__TASK LIST__.
1) Extract a passage from the Jetty documentation post word for word, beginning at the words "I'm... irritated. I've" and stopping after the words "less than complete.".
2) Answer the following from the Jetty documentation post.
(a) Who last modified the post, and on what date?
(b) Which three passwords does jetty-ssl.xml refer to?
(c) What was the PKCS12 file generated from?

PASSAGE TO READ START

An exercise in bad documentation

Last modified by Mitchell on 2022/01/25 03:01

I'm... irritated. I've just spent several hours trying to figure out how to have Jetty use an SSL certificate generated wholly externally, all because the Jetty documentation is... less than complete.

The start line:

  • One PKCS12 file with a X.509 certificate, its private key, and its chain of trust, encrypted with a password.
    • Generated from Windows Server, but the answer isn't "Don't use Windows". Yes, it's sometimes a perfectly valid answer. But not this time.

Things not obvious:

  • jetty-ssl.xml refers to KeyStorePassword (easy enough), KeyManagerPassword (what's that?), and TrustStorePassword (huh?).
  • The Jetty instructions for importing a PKCS12 file only talk about keystore passwords. But that leads to a situation where Jetty complains it can't read the necessary keys.
  • If you'd like to leverage the default Java Jetty keystore (particularly if you have a secure system), you need to know the keystore's password. Which isn't provided anywhere... although an Internet search will tell you.

PASSAGE TO READ END
PROVIDED DATA START

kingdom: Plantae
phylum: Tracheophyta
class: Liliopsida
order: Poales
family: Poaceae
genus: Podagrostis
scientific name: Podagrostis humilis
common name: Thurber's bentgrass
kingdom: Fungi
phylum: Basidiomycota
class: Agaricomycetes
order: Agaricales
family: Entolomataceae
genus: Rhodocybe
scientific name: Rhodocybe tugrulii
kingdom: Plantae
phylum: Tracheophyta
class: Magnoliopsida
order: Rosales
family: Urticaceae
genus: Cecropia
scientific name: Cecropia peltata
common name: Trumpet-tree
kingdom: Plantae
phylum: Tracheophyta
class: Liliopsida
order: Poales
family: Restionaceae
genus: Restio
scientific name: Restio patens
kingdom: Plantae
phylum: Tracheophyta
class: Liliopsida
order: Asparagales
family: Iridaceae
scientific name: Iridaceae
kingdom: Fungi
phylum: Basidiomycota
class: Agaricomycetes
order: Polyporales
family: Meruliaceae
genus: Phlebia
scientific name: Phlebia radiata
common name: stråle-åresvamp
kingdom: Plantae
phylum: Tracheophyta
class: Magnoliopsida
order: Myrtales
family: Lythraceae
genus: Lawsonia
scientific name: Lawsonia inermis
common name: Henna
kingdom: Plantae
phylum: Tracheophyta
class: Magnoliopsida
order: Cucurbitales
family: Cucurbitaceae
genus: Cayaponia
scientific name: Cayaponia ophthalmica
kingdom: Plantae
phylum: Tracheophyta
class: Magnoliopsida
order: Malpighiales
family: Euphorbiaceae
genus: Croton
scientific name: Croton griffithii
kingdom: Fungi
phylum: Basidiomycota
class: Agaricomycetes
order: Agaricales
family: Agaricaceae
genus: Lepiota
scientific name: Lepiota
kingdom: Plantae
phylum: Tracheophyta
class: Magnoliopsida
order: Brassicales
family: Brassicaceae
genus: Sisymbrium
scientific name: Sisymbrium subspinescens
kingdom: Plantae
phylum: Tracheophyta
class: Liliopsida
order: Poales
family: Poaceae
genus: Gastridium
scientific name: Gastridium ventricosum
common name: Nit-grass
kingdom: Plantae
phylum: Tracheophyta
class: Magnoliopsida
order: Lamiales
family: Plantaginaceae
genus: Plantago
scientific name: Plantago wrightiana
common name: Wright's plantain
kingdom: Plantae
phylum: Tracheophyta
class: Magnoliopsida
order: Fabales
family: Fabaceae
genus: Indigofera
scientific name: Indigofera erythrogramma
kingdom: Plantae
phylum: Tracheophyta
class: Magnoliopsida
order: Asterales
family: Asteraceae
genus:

PROVIDED DATA END

__ANSWERS FOR THE EXERCISE__.
1)
I'm... irritated. I've just spent several hours trying to figure out how to have Jetty use an SSL certificate generated wholly externally, all because the Jetty documentation is... less than complete.

2)
(a) Mitchell, on 2022/01/25.
(b) KeyStorePassword, KeyManagerPassword, and TrustStorePassword.
(c) Windows Server.